Task to complete: Where a line of the data holds the word "results", copy that line.

BEGIN

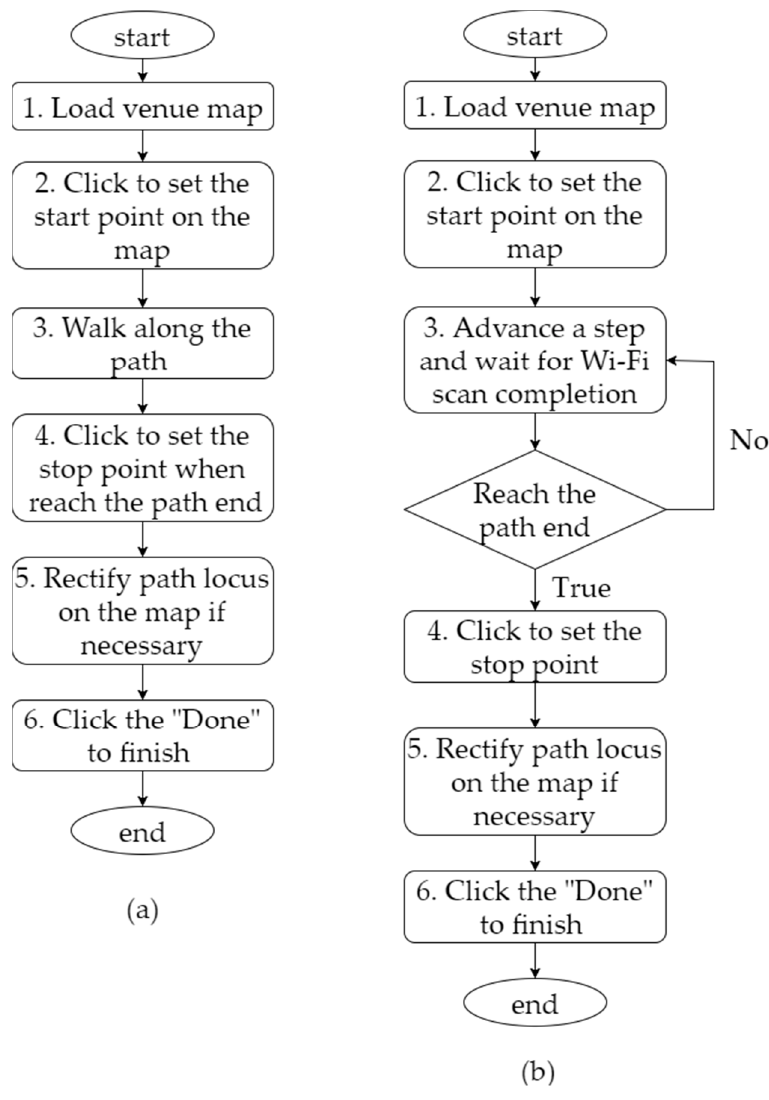
Figure 4. Wi-Fi signal procedures: ( a ) moving sampling (MS) and ( b ) stepped MS (SMS). Table 2. Amounts of time required to complete different sampling methods on a sampling route 54 m in length; SS: static sampling; MS: moving sampling; SMS: stepped MS.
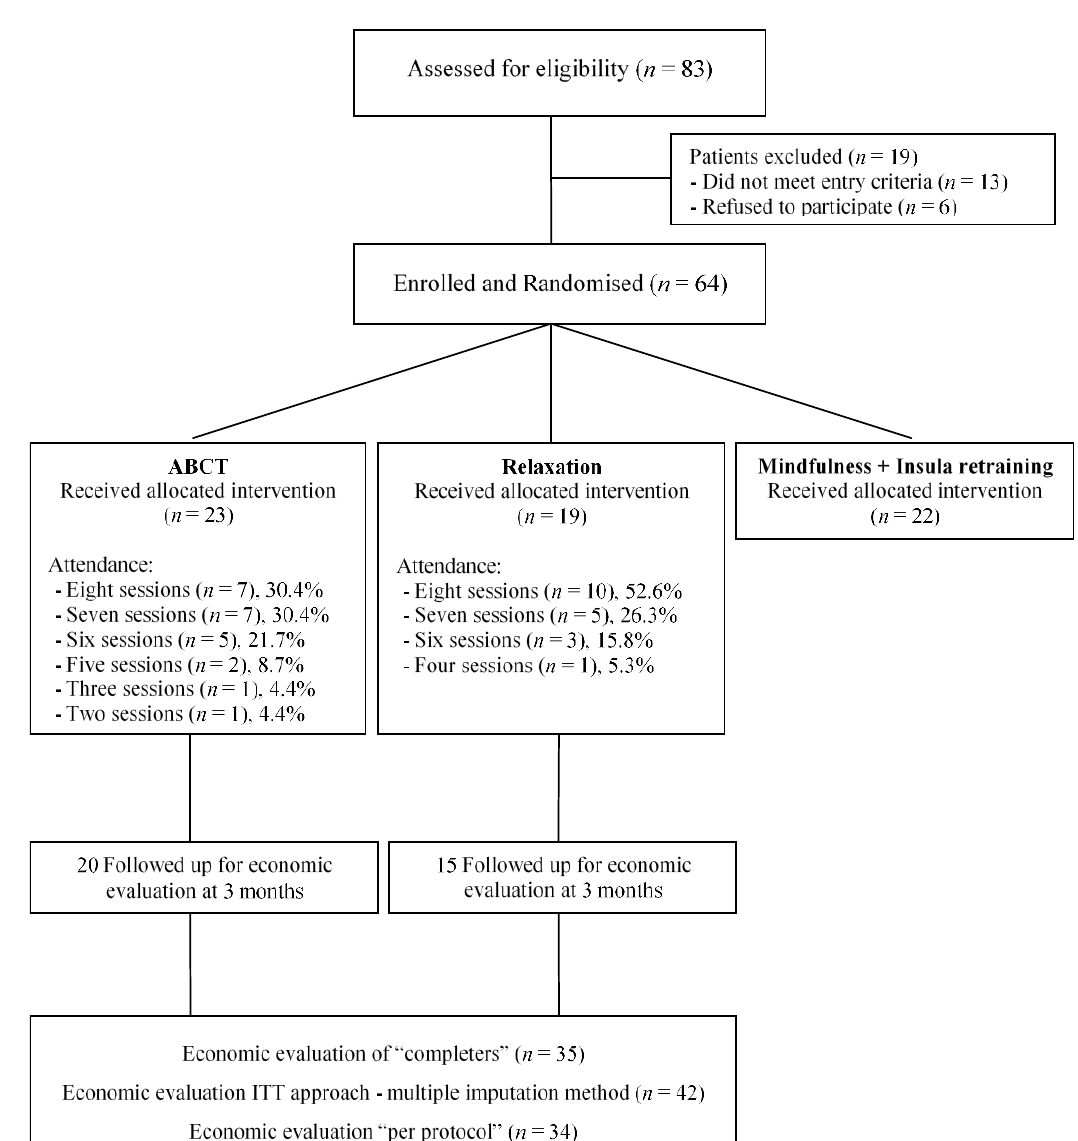
Figure 1. Flowchart of participants in the economic evaluation.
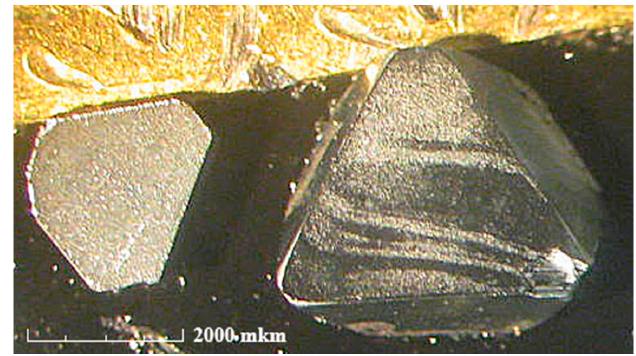
Figure 4. Boron-doped diamond samples (Sample 1—left, Sample 2—right).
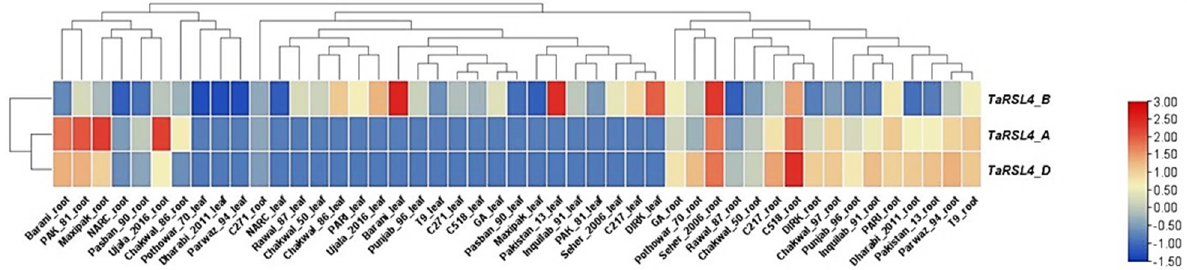
Figure 3. Differential expression patterns of TaRSL4 homoeologues in roots and leaf of twenty-four wheat cultivars as analyzed through wheat cultivars as analyzed through RNA-seq.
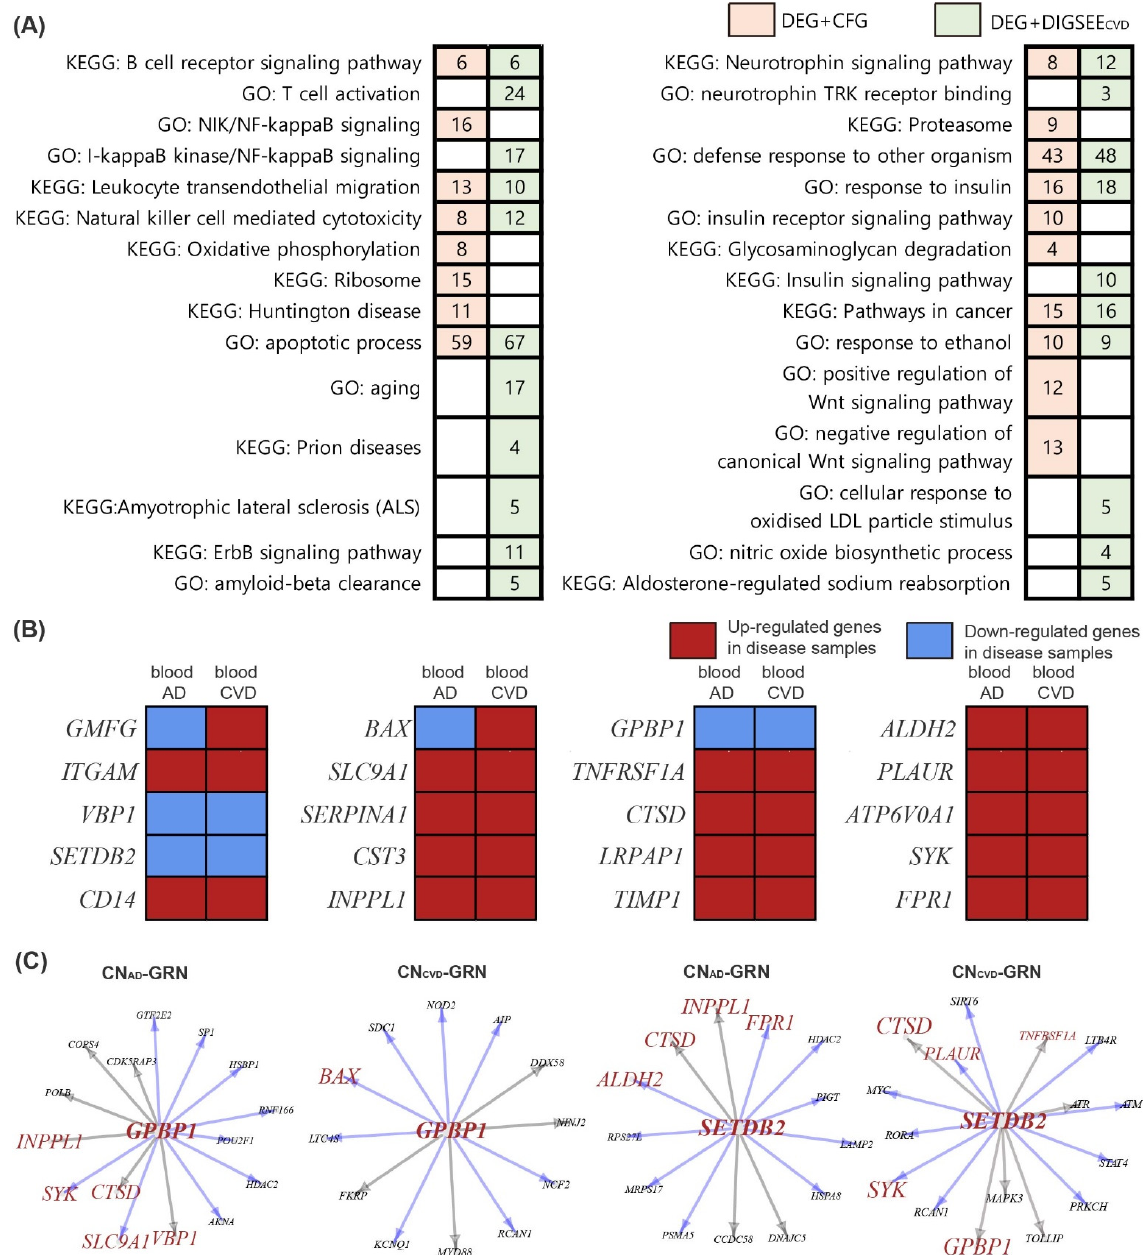
Figure 7. Biological functions and differential and regulatory patterns of the blood AD- (DEG + CFG) and CVD-related genes (DEG + DIGSEE CVD ). ( A ) Enriched pathways in DEG + CFG and DEG + DIGSEE CVD genes. Numbers in the colored rectangles indicate the number of the common genes between the DRGs and genes in each biological pathway. ( B ) Common genes between the DEG + CFG and DEG + DIGSEE CVD genes. The blood AD and CVD datasets are the integrated datasets obtained from three blood AD (GSE63061, GSE63060, and ROSMAP) and three blood CVD datasets (GSE60993, GSE20681, and GSE59867), respectively. ( C ) Transcription factors GPBP1 and SETDB2 have decreased edges with child genes in both AD and CVD networks. Brown-colored genes indicate the common genes between DEG + CFG and DEG + DIGSEE CVD . Blue arrows indicate the edges that disappear in the disease GRN. Grey arrows denote the edges that are simultaneously present in the disease and CN GRNs. AD, Alzheimer’s disease; CVD, cardiovascular disease; CN, control; DEG, differentially expressed gene; CFG, convergent functional genomics; GO, gene ontology; KEGG, Kyoto Encyclopedia of Genes and Genomes; GRN, gene regulatory network.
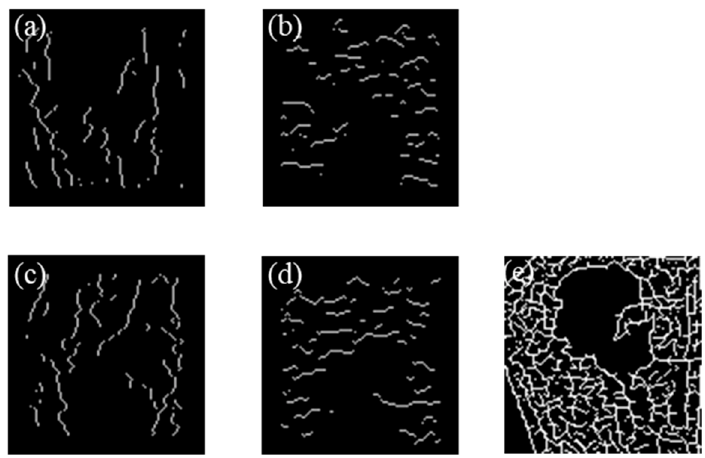
Figure 5. Segmentation results of the operator in different directions, ( a – d ) are the results of setting the direction θ to 0, π ⁄ 2, π , 3 π ⁄ 2, ( e ) is the fusion of the segmentation results in four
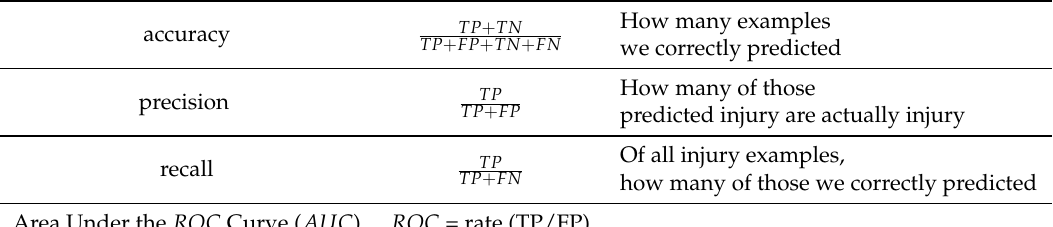
Table 2. Binary measures of predictive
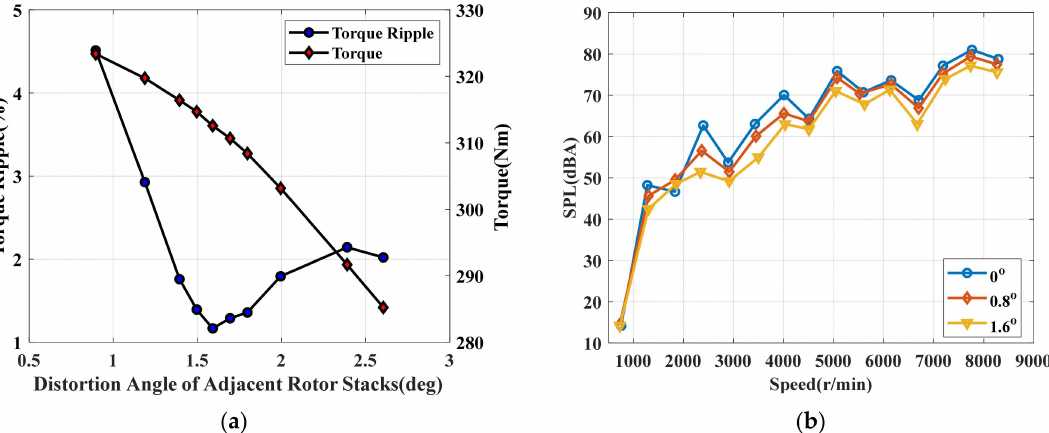
Figure 10. Optimization results of different skew angles. ( a ). Comparison of torque amplitude and torque ripple at different skew angles; ( b ) Comparison of sound pressure levels at different skew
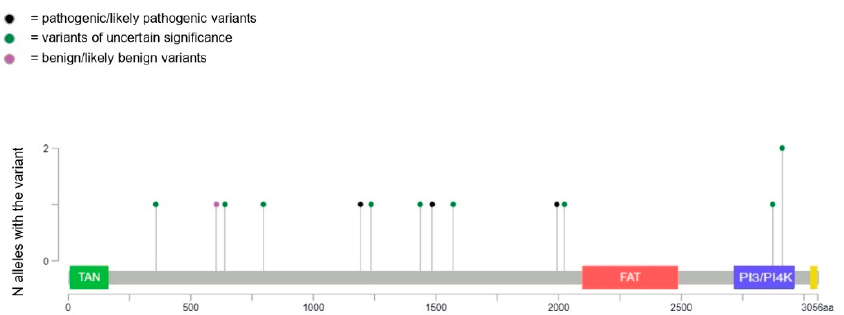
Figure 1. The lollipop plot shows the distribution of the ATM variants included in this study. TAN = Tel1/ATM N-terminal motif domain; FAT = FRAP–ATM–TRRAP domain; PI3/PI4K = phosphatidylinositol 3-kinase/phosphatidylinositol 4-kinase-related kinase domain. The p.Ser1135_Lys1192del and p.Ser1993ArgfsTer23 PV, as well as the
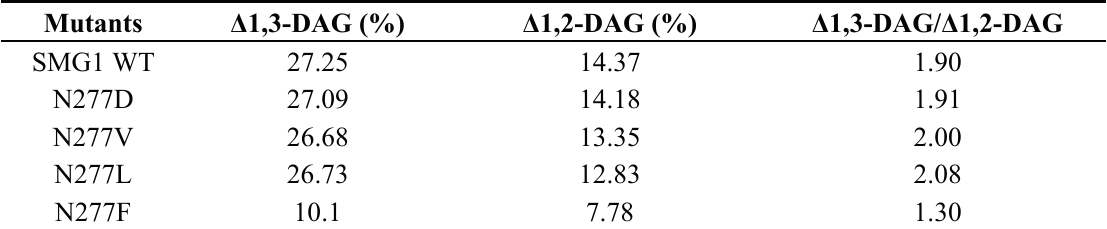
Table 2. The ratio of decreased amount of 1,2-DAG and 1,3-DAG in the hydrolysis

END

Output for this exercise:
Figure 5. Segmentation results of the operator in different directions, ( a – d ) are the results of setting the direction θ to 0, π ⁄ 2, π , 3 π ⁄ 2, ( e ) is the fusion of the segmentation results in four
Figure 10. Optimization results of different skew angles. ( a ). Comparison of torque amplitude and torque ripple at different skew angles; ( b ) Comparison of sound pressure levels at different skew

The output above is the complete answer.